冒頭:フォート・スチュワート銃撃事件への言及

  • 会見に先立ち、トランプ大統領はジョージア州フォート・スチュワートで発生した銃乱射事件(5名負傷)に触れ、被害者への祈りを捧げるとともに、犯人を法の及ぶ限り厳正に処罰すると述べました。

Appleによる投資計画の詳細

ティム・クックCEOが登壇し、以下の具体的な投資内容を発表しました。

  • 投資総額: 当初の計画に1000億ドルを上乗せし、4年間で計6000億ドルを米国に投資。
  • ガラス生産: ケンタッキー州でコーニング社と協力し、世界最大かつ最先端のスマートフォン用ガラス生産ラインを稼働。
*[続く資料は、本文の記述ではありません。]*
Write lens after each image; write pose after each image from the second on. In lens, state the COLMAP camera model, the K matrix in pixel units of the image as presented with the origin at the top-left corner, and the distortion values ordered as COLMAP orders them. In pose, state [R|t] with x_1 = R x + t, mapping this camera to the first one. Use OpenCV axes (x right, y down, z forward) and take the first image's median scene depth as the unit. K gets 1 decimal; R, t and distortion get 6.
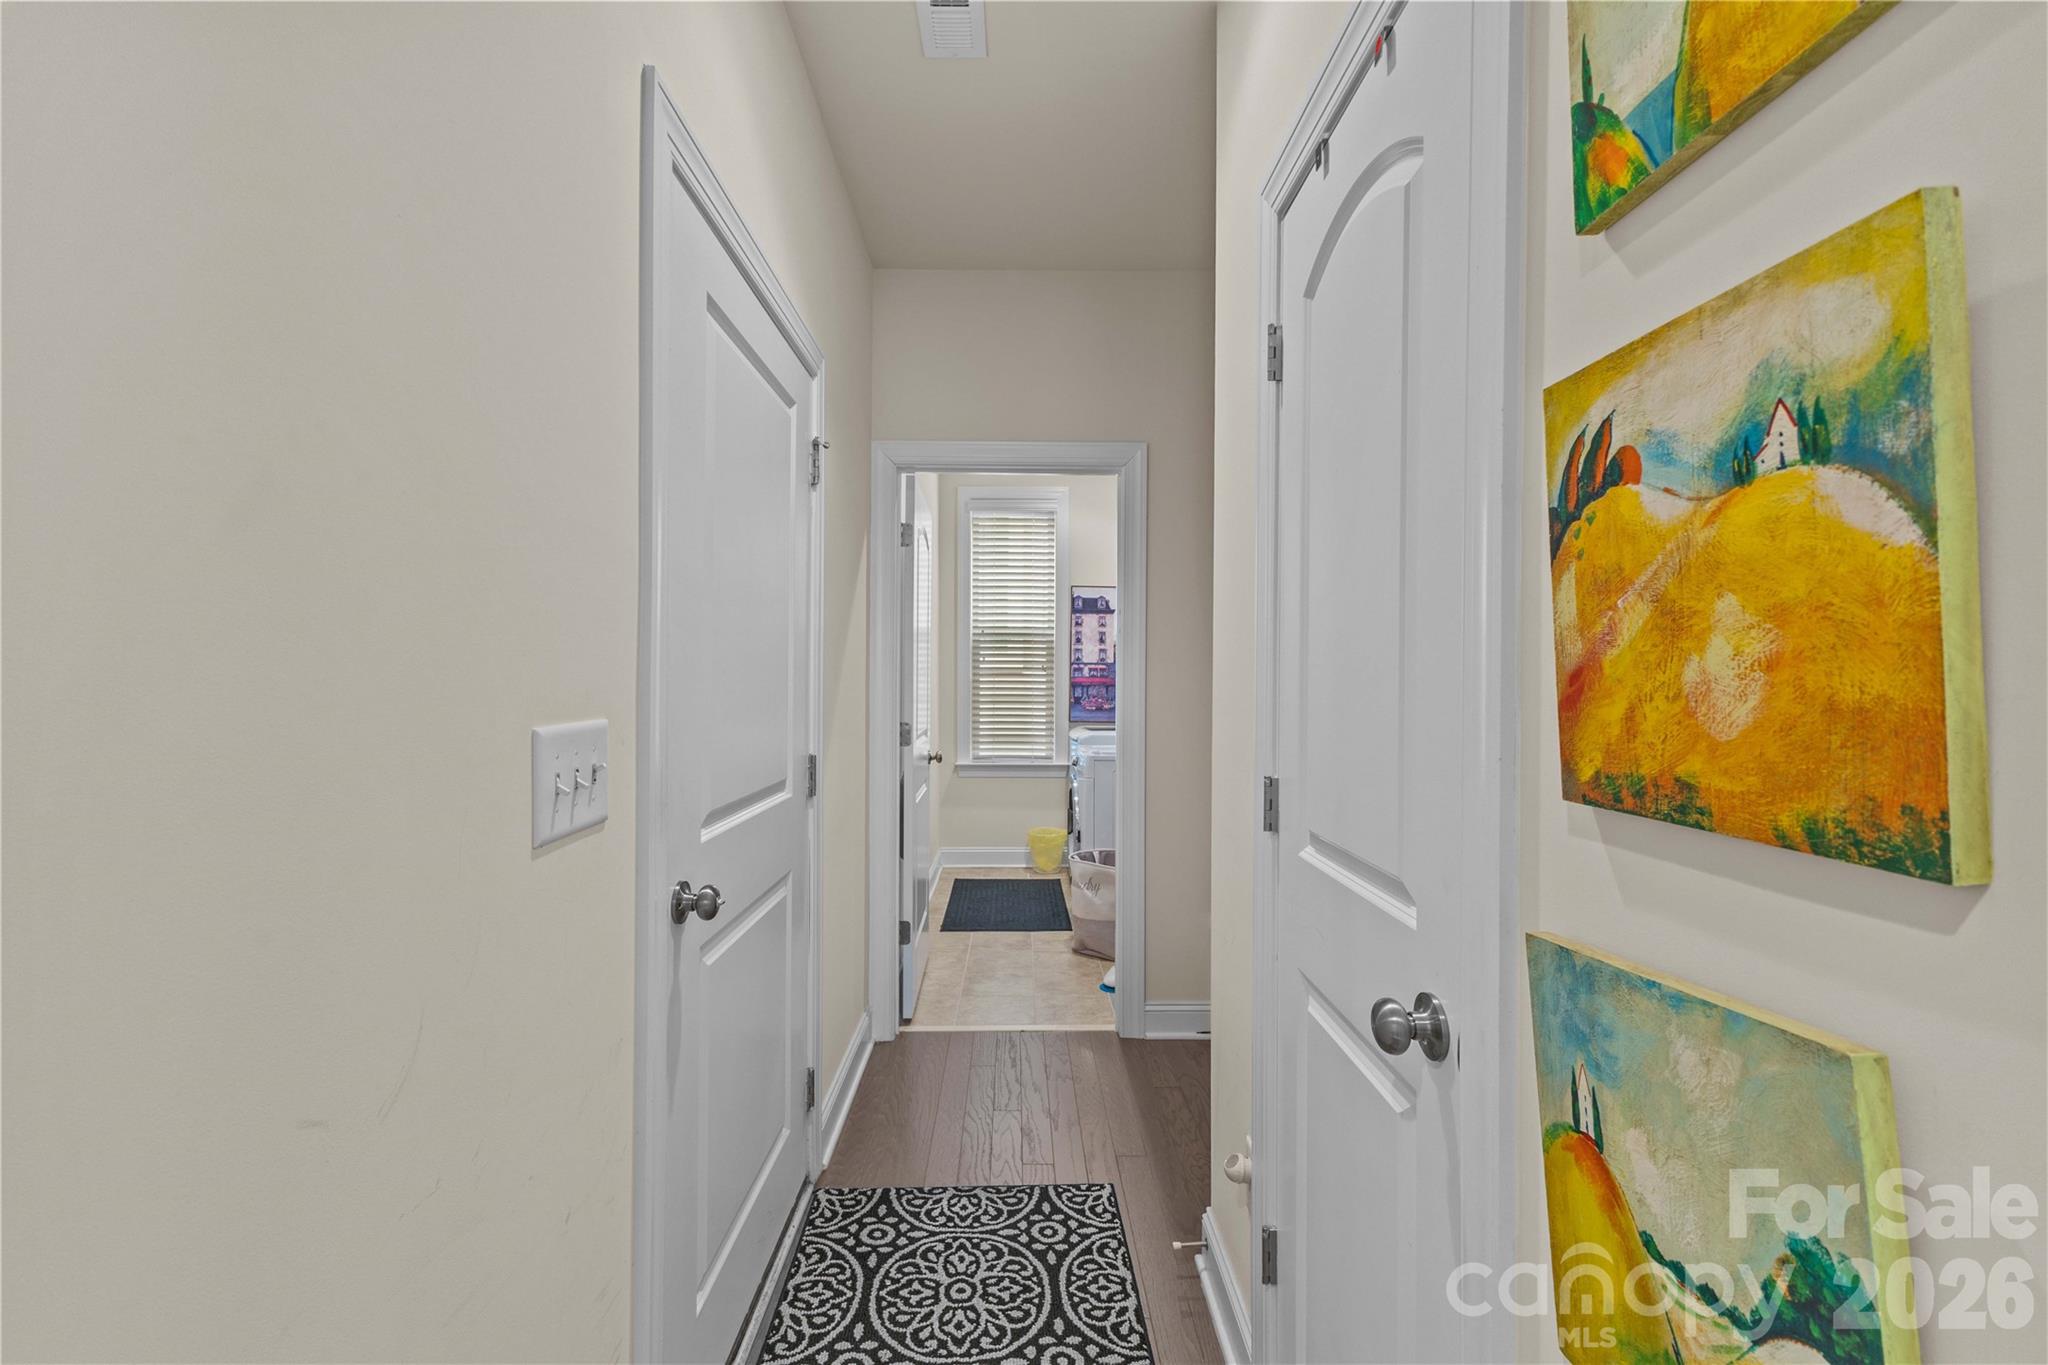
lens RADIAL K [[988.5, 0, 1023.8], [0, 988.5, 676.5], [0, 0, 1]] dist [0.002703, 0.000339]
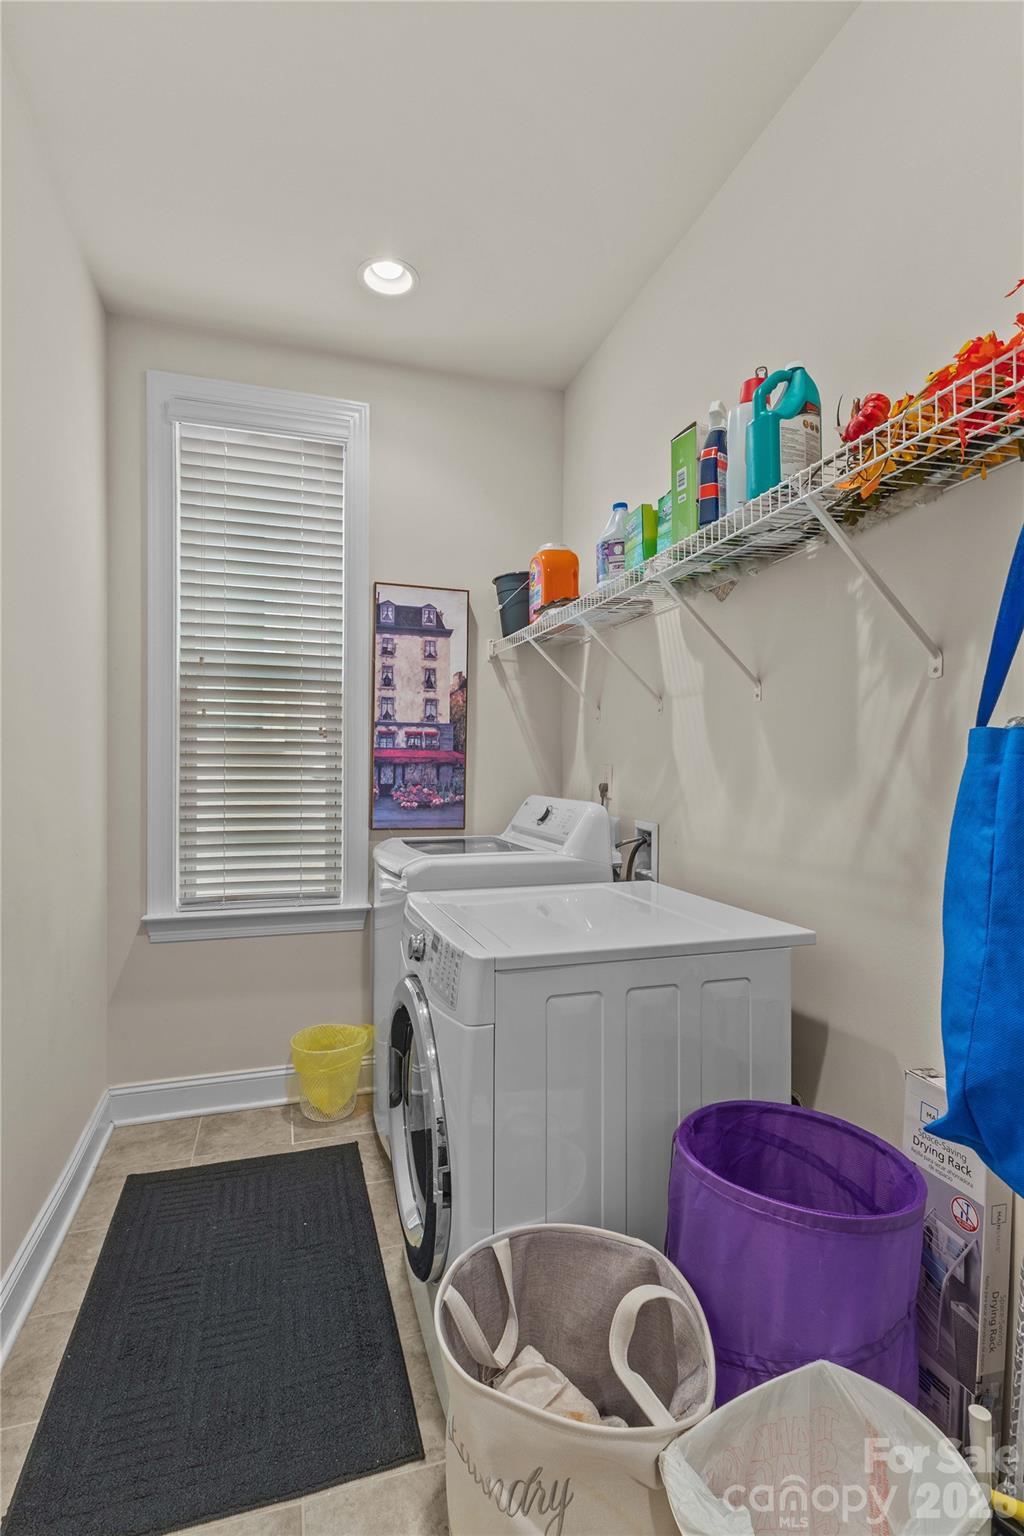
lens RADIAL K [[741.4, 0, 504.9], [0, 741.4, 767.0], [0, 0, 1]] dist [0.002703, 0.000339]
pose [[0.958433, 0.000891, 0.285315, 0.000135], [0.001642, 0.999961, -0.008639, 0.014619], [-0.285312, 0.008748, 0.958395, 0.584939]]
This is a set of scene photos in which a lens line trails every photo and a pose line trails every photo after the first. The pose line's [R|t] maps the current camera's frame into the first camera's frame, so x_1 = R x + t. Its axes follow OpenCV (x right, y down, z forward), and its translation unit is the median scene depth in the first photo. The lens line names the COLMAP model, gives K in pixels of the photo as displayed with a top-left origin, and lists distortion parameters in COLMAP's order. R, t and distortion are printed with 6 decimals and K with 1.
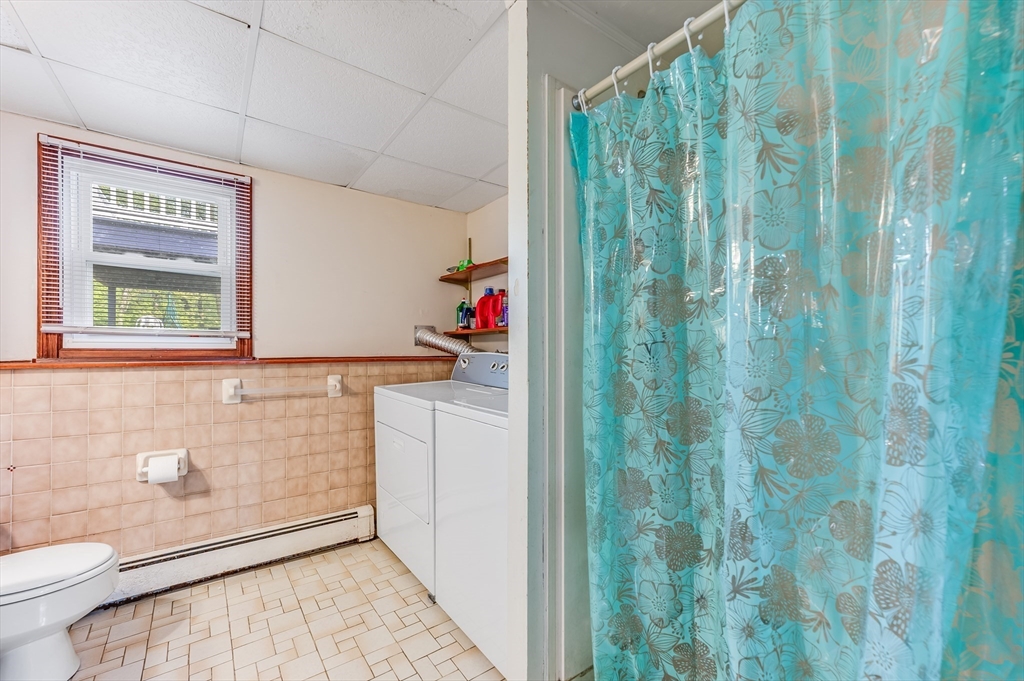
lens RADIAL K [[411.4, 0, 510.3], [0, 411.4, 343.5], [0, 0, 1]] dist [-0.000386, 0.000867]
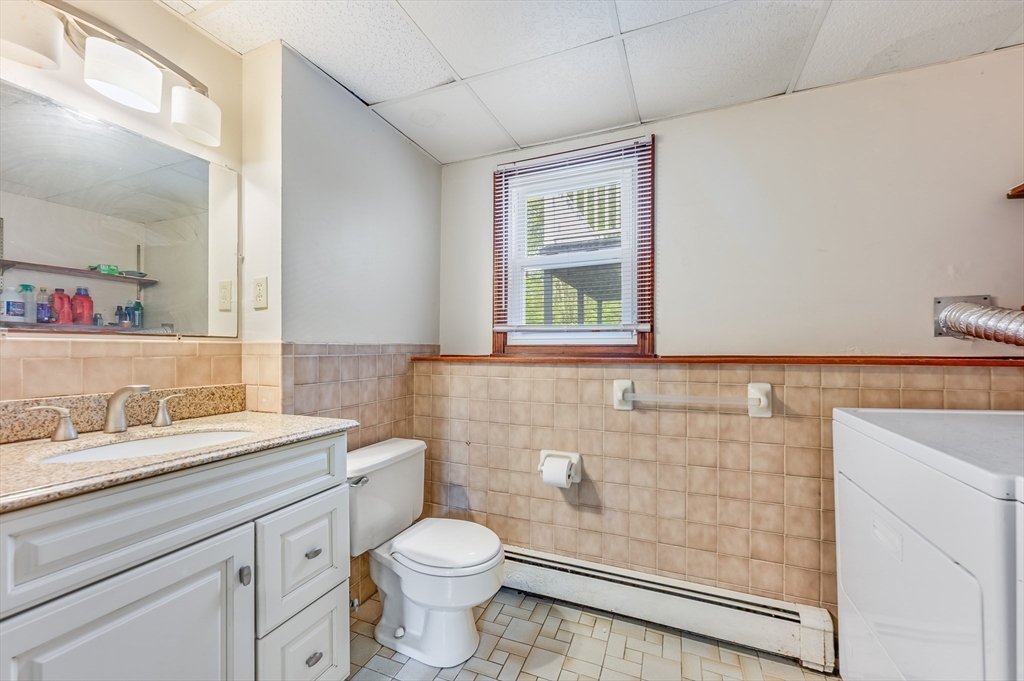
lens RADIAL K [[411.4, 0, 511.7], [0, 411.4, 352.2], [0, 0, 1]] dist [-0.000386, 0.000867]
pose [[0.505415, 0.002888, -0.862871, -0.070083], [0.013283, 0.999850, 0.011127, 0.016284], [0.862774, -0.017085, 0.505301, 0.359635]]
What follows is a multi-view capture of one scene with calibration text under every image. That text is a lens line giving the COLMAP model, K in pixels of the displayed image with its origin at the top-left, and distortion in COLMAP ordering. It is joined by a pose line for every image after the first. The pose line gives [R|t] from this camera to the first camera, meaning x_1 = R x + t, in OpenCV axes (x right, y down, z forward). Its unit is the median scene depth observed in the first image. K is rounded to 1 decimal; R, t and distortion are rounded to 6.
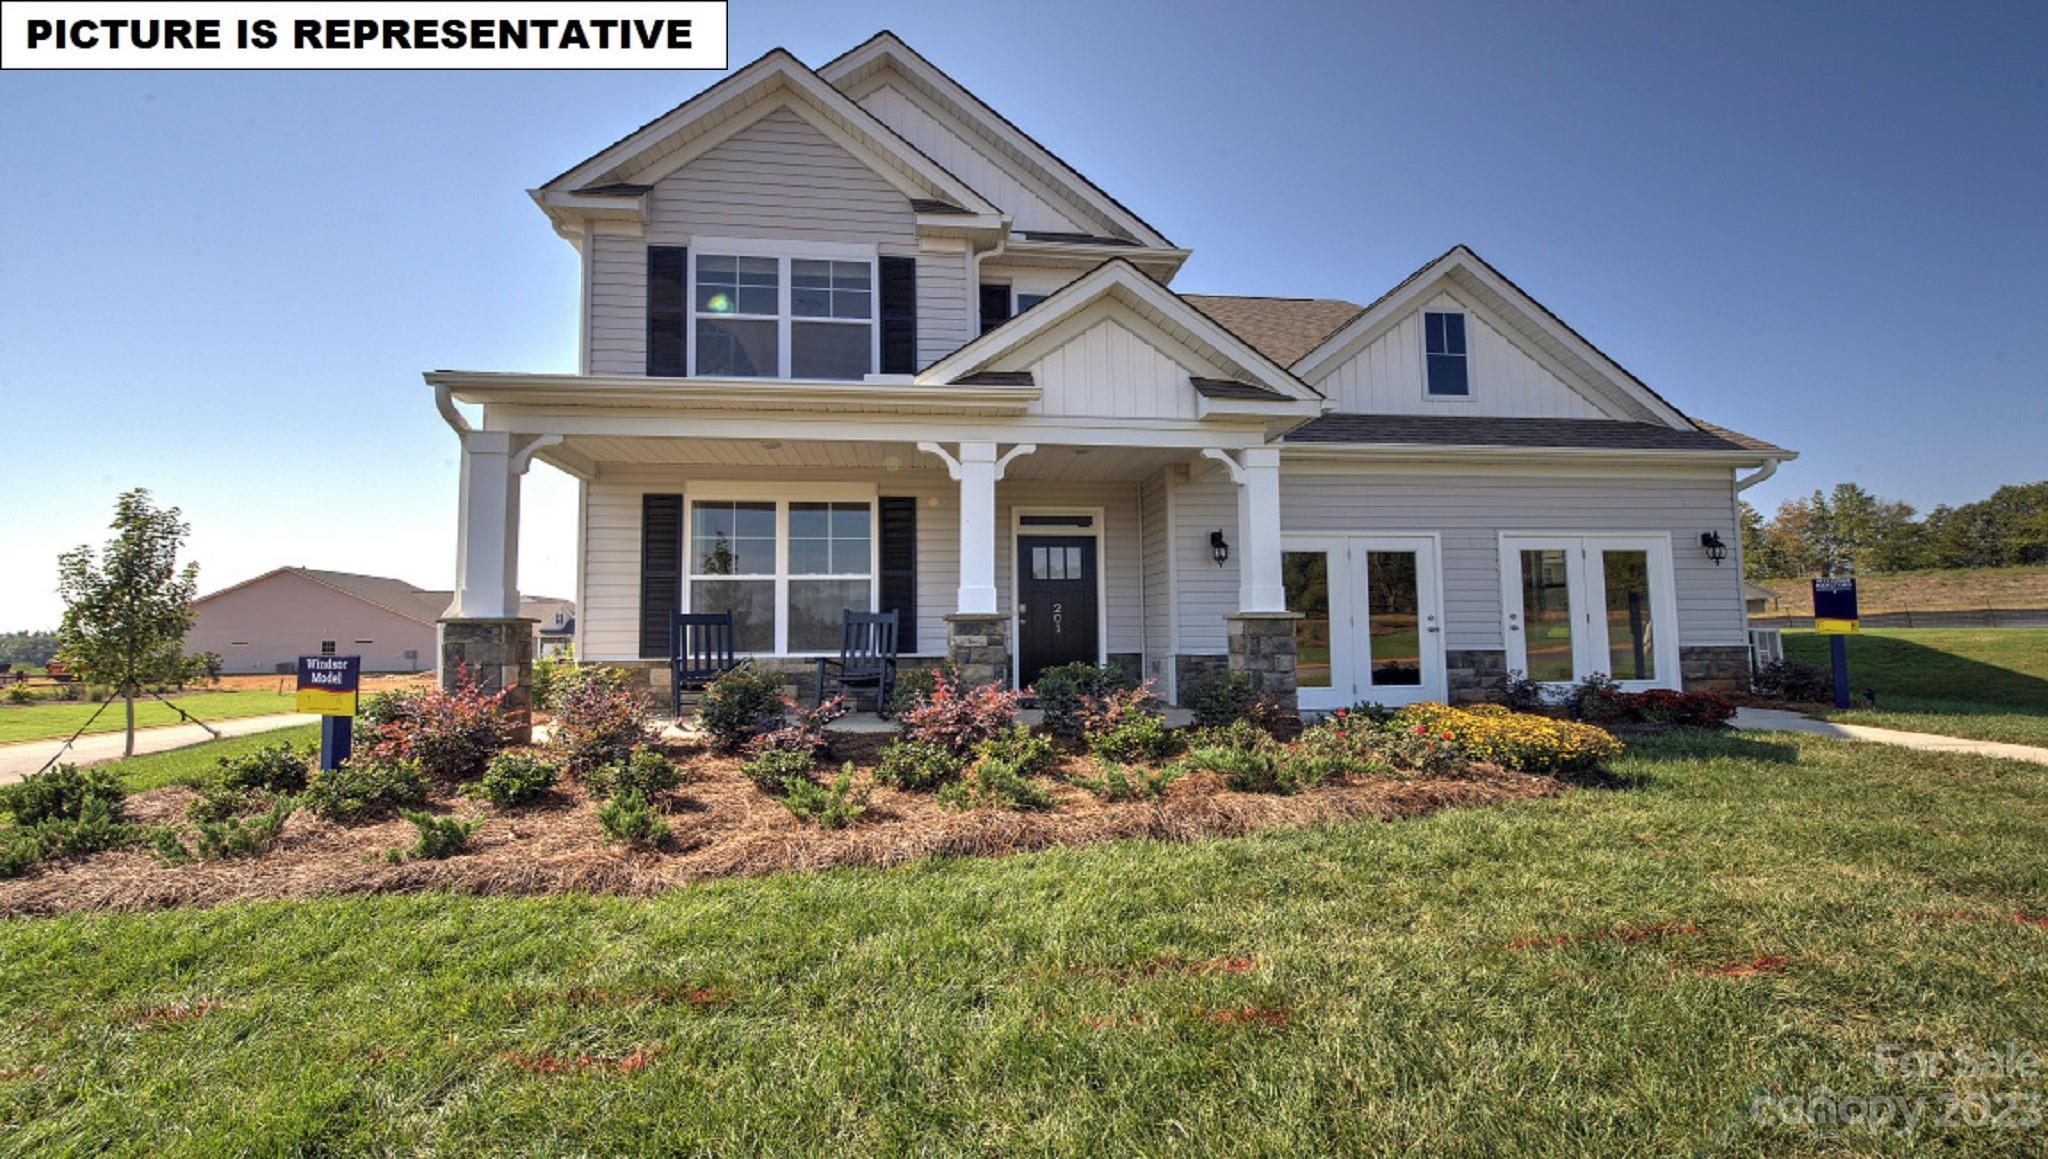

世界中のiPhoneやApple Watchのガラスを供給します。
  • AIサーバー: テキサス州ヒューストンに25万平方フィートのサーバー製造工場を建設し、AI向けインフラを強化。
  • データセンター: ノースカロライナ、アイオワ、ネバダ、アリゾナ、オレゴンなど全米各地でデータセンターを拡張。
  • レアアース: テキサス州フォートワースで磁石を製造し、カリフォルニア州マウンテンパスでリサイクルラインを構築(MP Materialsとの連携)。
  • 半導体: TSMC(アリゾナ)、Amkor、Texas Instrumentsなどと連携し、エンドツーエンドのシリコンサプライチェーンを米国内に構築。

トランプ政権の産業政策

トランプ大統領は、Appleの投資が政権の政策による成果であると強調しました。

  • 半導体関税(100%): 海外製のチップ・半導体に100%の関税を課す方針を発表。ただし、米国内で製造(または製造を確約)する企業には「免除」という強力なインセンティブを与え、国内回帰を促します。
  • エネルギー政策: AI普及に伴う電力需要倍増に対応するため、企業が送電網に依存せず、自社工場用の発電所を建設・運営することを許可しました(「企業が電力会社になる」と表現)。
  • 経済効果: これらの投資により、2万人の直接雇用に加え、サプライヤーを含めた数万人の雇用が生まれると説明。また、「チップス・イン・アメリカ(Chips in America)」の税制優遇(即時償却など)も投資を後押ししていると述べました。

質疑応答とその他のトピック

記者団とのやり取りで、以下の話題が取り上げられました。

  • ウクライナ情勢: プーチン大統領との対話が進んでおり、戦争終結に向けた期待感を示唆。「私の任期なら戦争は起きなかった」と主張。
  • 対インド関税: インドからの石油輸入等に対し50%の関税を課していることに言及し、今後さらに強化する可能性を示唆。
  • ワシントンD.C.の治安: 首都の治安悪化を嘆き、連邦政府による介入(連邦化)や州兵の投入を検討していると発言。
  • メディア・個人批判: スティーヴン・コルベアやハワード・スターンなどのエンターテイナーを「才能がない」「トランプ批判で人気を失った」とこき下ろしました。

まとめ

本動画は、Appleという世界最大級の企業がトランプ政権の政策に呼応して「米国回帰」を鮮明にしたことを示す象徴的なイベントです。トランプ大統領は、高関税という「ムチ」と、国内製造への免税・規制緩和という「アメ」を使い分け、製造業と富を米国に取り戻す姿勢を強く打ち出しました。